Pullo and Vorenus have their big moment in this book, too, (one that I wrongly expected in MMIII), and Simon is at his best when describing it. It would have been an occasion, perhaps,to make more of the competition between them, that goes hand in hand with the camaraderie. Something along the lines of the primus pilus being killed shortly before and the two of them contending for the position - closer to Caesar's description. And it is a great sight to imagine the general watching their mad commando from the ramparts and, encouraged by it, to grow from despair to hope.
For the second invasion of Britain, Simon's approach is rather sympathetic to Cattuvelanus and the Briton tribes. We are dealing with an approach I have seen before, pertaining to Alexander's one day expedition north of the Danube: the great military power was unable to contain the indigenous threat, so they reached a compromise that history has glossed over and they left the invaders with the glory and the natives with the land. Comforting thought, but I doubt reality was ever that way.
Cotta and Sabinus' demise, however, is spot on and exactly how I always imagined it. Also, a very useful subplot that goes to show hostilities did not cease all of a sudden just because legions settled into winter quarters and most of the superior officers went back to families.
Towards the end, this fifth book drops the standard quite a bit. Simon declares the monster of Vipsul one of his great characters. I strongly disagree with it and I find the character rather useless, as is the very vivid torture scene of Balbus' chief slave. Berengarus' plight is a legitimate one and it is easy to understand his quest for revenge. But rather than making it a conversation about the morals of war and their abjection when brought into a civil environment, Simon turns everything into an 80's action movie, with gangs and thugs. The only good thing about it is the moral uncertainty we're left with: Berengarus dies without having his revenge, but is this the way it should have been?
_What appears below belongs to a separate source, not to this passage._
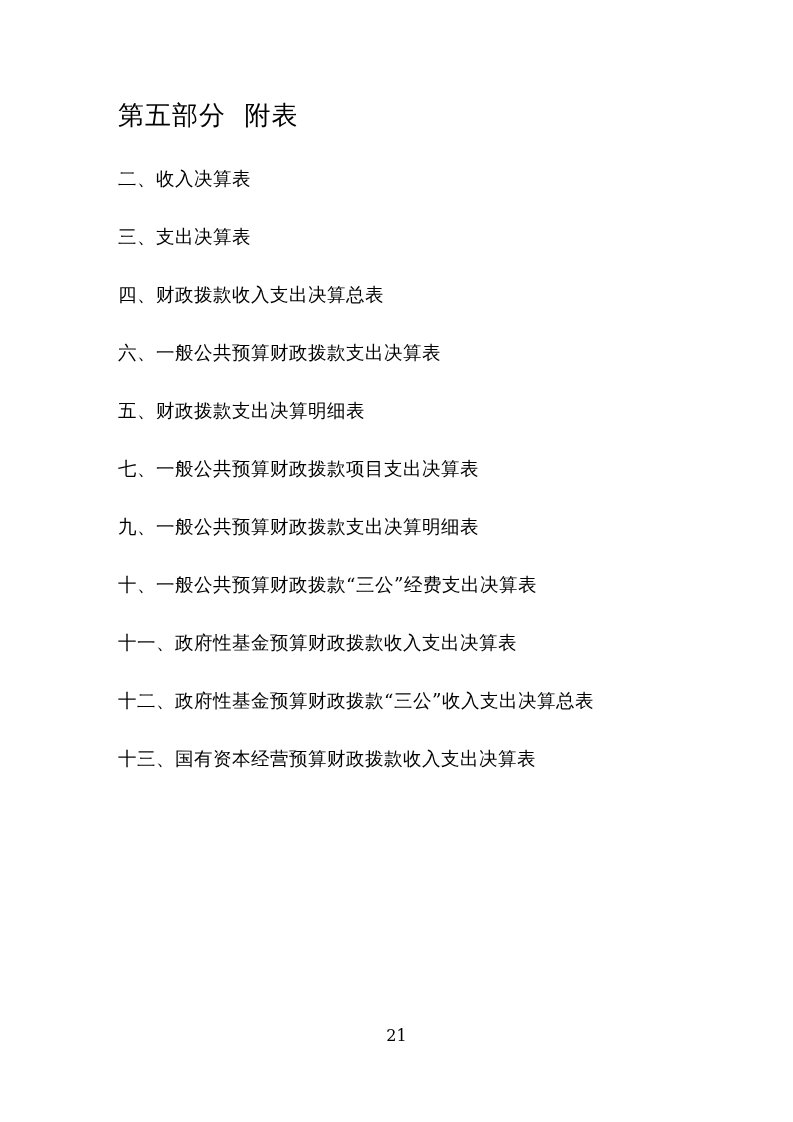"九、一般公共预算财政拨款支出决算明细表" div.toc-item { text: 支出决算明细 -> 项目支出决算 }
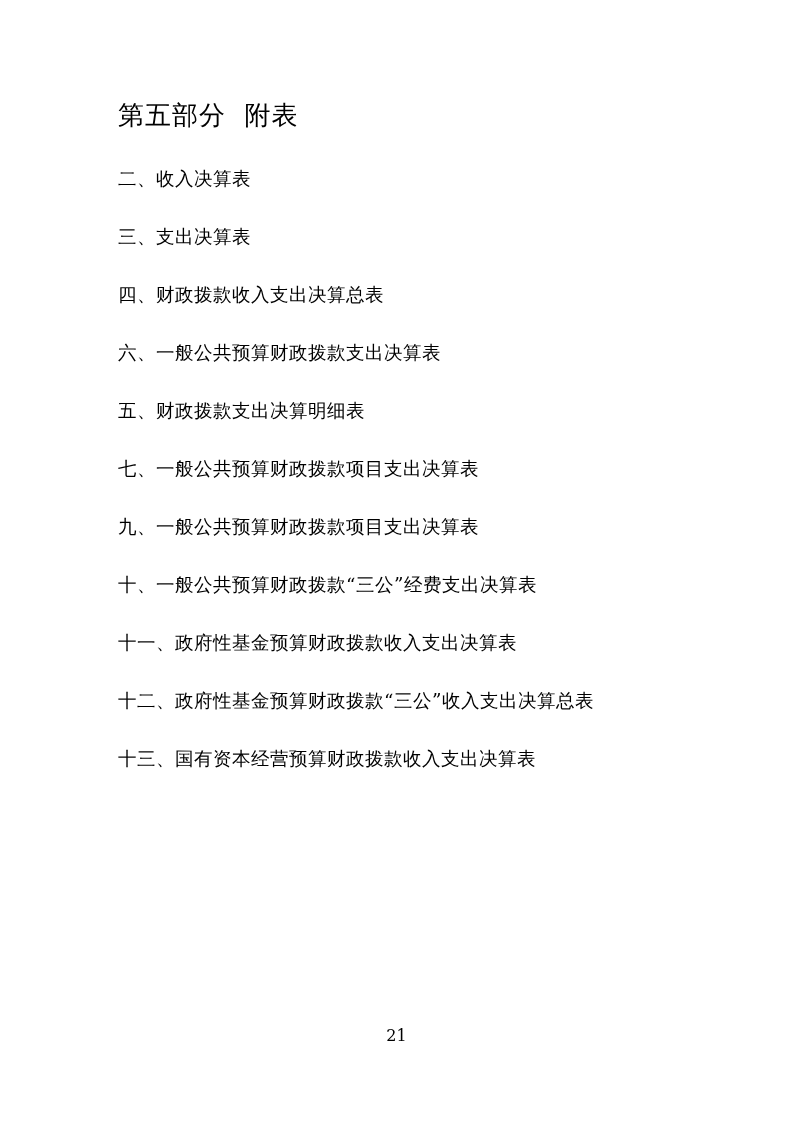"21" .page-number { font-size: 16px -> 19px }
Fronto's reconciliation with Caesar is doubtful, as well. Regardless how powerful, this is a man who endangered Fronto's family and under whose command his physical integrity is never guaranteed. And Fronto has now a lot more to lose. Seems hardly believable he'll leave a young wife and a life in the quiet countryside (where he's also protected from political intrigues) to go back to suffer, fight and endanger his life in an inhospitable and hostile land under the leadership of a man he dislikes.
However, since it's all made up, we need to suspend our belief for a little while. Because yes, the natural course for Fronto would be retirement to an idyllic, patriarchal life style. But that's not much of an action novel, is it?
I'll leave you with a quote that did not seem to fit the body of the review, but is remarkable for its phrasing and its similarity to Sun Tzu's magnificent Art of War: "There are many reasons why a battle is won. Weight of numbers can be a decisive factor, but only if all the other facets are in equal balance. Terrain is often a heavy factor and has ruined many a great commander's day. Morale can be crucial and sees off even supposed conquering armies. And surprise can swing the tide of a fight in a heartbeat."